Le documentaire revient d’abord sur la prise de contrôle du géant Bolloré à iTélé en 2015. La chaîne d’information continu deviendra C-News, une « chaîne d’opinion » dénoncée par beaucoup de journalistes. Ils lui reprochent d’être une chaîne à bas coût et à grand rendement, où les clashs, le buzz et les polémiques sont monnaie courante. Après un mois de grève, la quasi-totalité de la rédaction décidé de démissionner. Cinq ans plus tard, rebelote chez Europe 1.
2015, c’est aussi l’année du rachat de Canal+. Et c’est surtout l'année où la chaîne sort un documentaire sur le Crédit Mutuel - partenaire financier du groupe Bolloré - qui sera finalement déprogrammé. Une forme de censure aux yeux des anciens journalistes de la chaîne star. Des Guignols au Zapping, en passant par les journaux télévisés et Le Petit Journal de Yann Barthès, tout le monde est « mis sous pression » confie Jean-Baptiste Rivoire, l’ancien rédacteur adjoint de Spécial Investigation sur Canal+. Progressivement, « l’investigation est supprimée ».
Tout pour museler les enquêtes en Afrique
On apprend qu’1/3 du chiffre d’affaires du groupe provient des activités africaines de Bolloré. Dès 2009, le combat contre l’investigation démarre : la première enquête réalisée par des journalistes est attaquée en justice. Le magnat tente de museler les professionnels de l’information et d’empêcher toute enquête sur ses affaires africaines.
Pour Tristan Waleckx, auteur de Vincent Bolloré, un ami qui vous veut du bien ? sur France 2, excelle en la matière. Pour ce faire, il se sert de « tout un tas d’artifices procéduraux » pour faire taire la presse, « en n’utilisant pas les procédures habituelles, à savoir le procès en diffamation ». À la place, Bolloré n’hésite pas à recourir au Tribunal de Commerce pour porter plainte pour dénigrement, en évoquant une « concurrence déloyale » en tant que média contre un autre média. Ou encore en utilisant la justice étrangère, beaucoup plus ferme qu’en France. Ces attaques ne concernent pas que les médias, puisque les particuliers peuvent également être mis en cause.
Épuiser pour mieux régner
Même s’il perd ses procès, on apprend que Bolloré ne lâche jamais. Bien au contraire, il n’hésite pas à épuiser ses adversaires en multipliant les procédures, « de façon abusive » pour les journalistes ciblés par ces dernières. L’objectif ? Faire taire les journalistes en s’acharnant sur eux. Dans ces cas extrêmes, les médias à la défense se voient contraints de se lancer dans des procédures très longues et très coûteuses. « Les ‘procédures-bâillons’ sont le bras armé de ce règne de la terreur » précise Nicolas Vescovacci, co-auteur du documentaire Evasion fiscale, enquête sur le Crédit Mutuel.
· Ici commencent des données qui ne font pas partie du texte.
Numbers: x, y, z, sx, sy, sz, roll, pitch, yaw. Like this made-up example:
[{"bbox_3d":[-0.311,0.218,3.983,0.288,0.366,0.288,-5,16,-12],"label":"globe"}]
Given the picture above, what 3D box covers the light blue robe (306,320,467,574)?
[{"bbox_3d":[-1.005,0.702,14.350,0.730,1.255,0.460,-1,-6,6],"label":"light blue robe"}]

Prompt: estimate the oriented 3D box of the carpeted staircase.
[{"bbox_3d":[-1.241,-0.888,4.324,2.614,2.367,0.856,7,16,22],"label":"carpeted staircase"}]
Sur la personnalité propre de Vincent Bolloré, Jean-Pierre Canet, co-auteur du livre Vincent tout-puissant, précise que cet homme d’affaire « n’en a rien à faire de l’image qu’il peut donner ».
Démocratie en danger
Pour protéger les médias, les politiques ne font malheureusement pas appliquer la « loi blanche » censée interdire à un actionnaire d’entraver la liberté éditoriale pour protéger ses intérêts d’homme d’affaires. Ainsi, le paysage médiatique français fait l’objet d’une extrême concentration des médias dans la poche de quelques uns.
Christophe Deloire, secrétaire général de Reporters Sans Frontières, ajoute que ce mini-documentaire est un « cri d’alarme ». Il explique à France Inter « qu’il faut trouver les moyens pour éviter que le système médiatique devienne un système où le médias sont des jouets pour l’influence de leur propriétaire ». Tous les journalistes interrogés expriment une crainte commune : celle de voir la liberté de la presse se détériorer, et par ricochets, la démocratie en danger.